Pouvez-vous nous dire comment la question de la morale se pose dans votre film ?

C. R. : Dans le film, chaque personnage incarne une certaine conception de la lutte ouvrière : Farid est celui qui croit au combat collectif, Henri s’est radicalisé, il menace de faire sauter l’usine où il travaille. Max est complètement désocialisé, il s’est fait licencié de son poste trois ans auparavant, a perdu sa femme, son fils, sa maison. C’est quelqu’un de désespéré pour qui la violence est la seule solution. Franck vit dans la peur, celle de connaître la même trajectoire que son ami Max. C’est aussi celui qui comprend les trois autres personnages. Hélène, sa femme, est tout le temps dans la construction, elle recherche sans arrêt des solutions.

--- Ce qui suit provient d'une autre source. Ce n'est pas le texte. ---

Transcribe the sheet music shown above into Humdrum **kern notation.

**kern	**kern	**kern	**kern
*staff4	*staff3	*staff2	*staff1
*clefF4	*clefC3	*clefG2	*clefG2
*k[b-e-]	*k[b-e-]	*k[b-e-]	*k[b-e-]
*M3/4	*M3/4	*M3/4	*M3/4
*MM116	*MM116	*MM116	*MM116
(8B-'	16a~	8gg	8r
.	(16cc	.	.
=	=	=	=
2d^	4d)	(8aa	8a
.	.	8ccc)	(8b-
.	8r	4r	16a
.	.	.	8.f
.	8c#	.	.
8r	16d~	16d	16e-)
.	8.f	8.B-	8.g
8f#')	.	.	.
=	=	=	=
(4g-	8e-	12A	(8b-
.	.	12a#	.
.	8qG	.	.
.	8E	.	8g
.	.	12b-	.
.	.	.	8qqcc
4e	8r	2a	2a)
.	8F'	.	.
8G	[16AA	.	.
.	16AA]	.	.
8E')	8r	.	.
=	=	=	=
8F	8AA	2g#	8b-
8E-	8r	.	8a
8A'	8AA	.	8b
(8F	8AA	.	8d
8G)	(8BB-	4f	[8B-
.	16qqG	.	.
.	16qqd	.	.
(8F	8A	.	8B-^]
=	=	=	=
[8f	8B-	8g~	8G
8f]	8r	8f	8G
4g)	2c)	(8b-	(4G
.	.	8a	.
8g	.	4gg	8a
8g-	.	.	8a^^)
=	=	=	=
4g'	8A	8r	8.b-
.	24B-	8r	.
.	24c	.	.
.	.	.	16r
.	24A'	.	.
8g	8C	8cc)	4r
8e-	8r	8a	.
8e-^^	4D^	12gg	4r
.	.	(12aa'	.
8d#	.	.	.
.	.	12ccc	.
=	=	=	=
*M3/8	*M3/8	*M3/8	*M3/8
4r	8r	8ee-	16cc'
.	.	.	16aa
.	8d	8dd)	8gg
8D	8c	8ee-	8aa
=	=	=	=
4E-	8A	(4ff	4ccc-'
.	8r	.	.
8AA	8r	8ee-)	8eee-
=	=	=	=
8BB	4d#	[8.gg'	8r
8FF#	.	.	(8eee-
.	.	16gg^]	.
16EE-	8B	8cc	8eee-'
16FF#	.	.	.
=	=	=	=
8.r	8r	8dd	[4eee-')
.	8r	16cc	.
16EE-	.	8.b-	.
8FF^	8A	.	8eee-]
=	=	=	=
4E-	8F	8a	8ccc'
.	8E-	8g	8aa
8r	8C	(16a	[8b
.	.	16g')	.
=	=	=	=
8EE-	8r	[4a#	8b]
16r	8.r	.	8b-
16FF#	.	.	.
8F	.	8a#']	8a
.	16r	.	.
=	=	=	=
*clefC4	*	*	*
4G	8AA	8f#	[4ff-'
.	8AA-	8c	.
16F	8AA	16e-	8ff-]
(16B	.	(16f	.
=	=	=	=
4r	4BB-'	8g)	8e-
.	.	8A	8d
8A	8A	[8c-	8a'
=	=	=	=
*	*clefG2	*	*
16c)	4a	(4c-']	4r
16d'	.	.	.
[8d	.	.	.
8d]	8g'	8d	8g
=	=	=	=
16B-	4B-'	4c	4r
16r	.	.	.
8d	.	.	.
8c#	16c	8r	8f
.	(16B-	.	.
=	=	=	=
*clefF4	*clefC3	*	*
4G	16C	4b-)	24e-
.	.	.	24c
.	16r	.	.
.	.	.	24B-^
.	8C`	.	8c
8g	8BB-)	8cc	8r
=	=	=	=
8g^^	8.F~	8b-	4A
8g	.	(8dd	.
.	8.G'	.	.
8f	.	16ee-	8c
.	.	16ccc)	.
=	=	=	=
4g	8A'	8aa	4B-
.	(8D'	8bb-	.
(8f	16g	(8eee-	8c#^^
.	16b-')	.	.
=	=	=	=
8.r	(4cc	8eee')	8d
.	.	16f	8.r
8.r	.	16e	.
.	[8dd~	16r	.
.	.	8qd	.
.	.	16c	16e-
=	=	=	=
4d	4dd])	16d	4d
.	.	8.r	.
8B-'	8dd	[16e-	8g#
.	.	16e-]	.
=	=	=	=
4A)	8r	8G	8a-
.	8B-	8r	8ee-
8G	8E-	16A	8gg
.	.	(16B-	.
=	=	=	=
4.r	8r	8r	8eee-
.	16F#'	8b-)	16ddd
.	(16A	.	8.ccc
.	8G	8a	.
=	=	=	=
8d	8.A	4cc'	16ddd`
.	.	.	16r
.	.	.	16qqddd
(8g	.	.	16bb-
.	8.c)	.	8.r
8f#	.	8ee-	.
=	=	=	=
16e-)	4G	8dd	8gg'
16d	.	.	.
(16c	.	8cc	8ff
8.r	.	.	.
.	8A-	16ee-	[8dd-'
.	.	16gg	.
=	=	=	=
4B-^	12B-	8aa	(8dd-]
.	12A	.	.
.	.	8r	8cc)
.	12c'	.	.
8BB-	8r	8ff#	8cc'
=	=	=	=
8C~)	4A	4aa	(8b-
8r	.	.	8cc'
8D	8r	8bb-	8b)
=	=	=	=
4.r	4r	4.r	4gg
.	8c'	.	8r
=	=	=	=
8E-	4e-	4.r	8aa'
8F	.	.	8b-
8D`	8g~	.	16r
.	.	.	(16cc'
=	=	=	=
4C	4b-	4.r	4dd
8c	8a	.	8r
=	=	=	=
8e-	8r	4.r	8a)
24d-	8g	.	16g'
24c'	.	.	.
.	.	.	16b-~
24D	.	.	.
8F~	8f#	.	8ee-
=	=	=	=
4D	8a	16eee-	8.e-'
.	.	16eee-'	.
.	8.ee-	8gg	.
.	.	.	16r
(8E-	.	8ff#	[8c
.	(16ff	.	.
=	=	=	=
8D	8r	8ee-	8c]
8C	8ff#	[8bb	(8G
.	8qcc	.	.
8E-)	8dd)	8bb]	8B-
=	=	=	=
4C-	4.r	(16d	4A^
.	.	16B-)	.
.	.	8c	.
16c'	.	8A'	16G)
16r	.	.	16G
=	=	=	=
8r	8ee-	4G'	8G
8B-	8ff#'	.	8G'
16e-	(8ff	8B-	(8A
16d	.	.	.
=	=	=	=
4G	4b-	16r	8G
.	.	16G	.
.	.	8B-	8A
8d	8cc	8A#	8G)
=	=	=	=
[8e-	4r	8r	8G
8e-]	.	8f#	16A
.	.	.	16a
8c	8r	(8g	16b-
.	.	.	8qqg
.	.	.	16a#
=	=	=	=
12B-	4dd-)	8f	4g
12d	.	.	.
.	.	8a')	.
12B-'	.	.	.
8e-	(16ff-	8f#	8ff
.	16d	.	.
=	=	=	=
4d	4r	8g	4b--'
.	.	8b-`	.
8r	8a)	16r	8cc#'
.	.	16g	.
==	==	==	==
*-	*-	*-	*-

C. C. : La relation entre Franck et Max est très intéressante, c’est celle de quelqu’un qui voit son meilleur ami partir complètement du mauvais côté, qui n’est plus du tout en contact avec la réalité, mais qui continue de l’aider, le soutenir en toutes circonstances. C’est aussi la même relation qu’il y a entre Franck et sa femme. Elle condamne certains de ses actions mais elle le soutient parce que c’est son mari, qu’il a décidé de se révolter alors qu’il vivait jusque là dans la peur. Dans ce couple en crise, l’amour renaît à ce moment là et c’est pour cela qu’Hélène choisit d’aller à l’encontre de sa propre morale personnelle.

Mais le film n’excuse pas les actes violents que commet Max, le message n’est pas : «Faites comme Max et vous verrez, votre vie ira mieux ensuite». Certes, il ne faut pas agir comme Max, mais tout en haut, il ne faut pas non plus agir comme ces grands patrons qui ont un fonctionnement qui relève de la voyoucratie. L’absence de morale aux plus hauts échelons est plus grave selon moi, car un ministre aura plus de facilités pour faire sauter son PV pour excès de vitesse que le citoyen lambda. Je crois que ça envoie de mauvais signaux aux gens.

Clovis, vous avez co-produit le film ?

C. C. : J’ai lu la toute première mouture du scénario qui date d’il y a cinq ans, c’est un projet de longue haleine, un morceau de vie. Le projet m’a tellement emballé que j’ai renoncé à mon salaire d’acteur pour co produire le film et obtenir des pourcentages sur les recettes. Sinon, le film n’aurait pas pu se monter, il n’existait pas. Il y a beaucoup de cascades, des scènes spectaculaires, il fallait tourner dans les Calanques, faire venir le matériel, louer des hélicoptères, tout cela coûte de l’argent. Donc il m’a paru naturel de renoncer à mon salaire pour que les moyens se voient à l’image.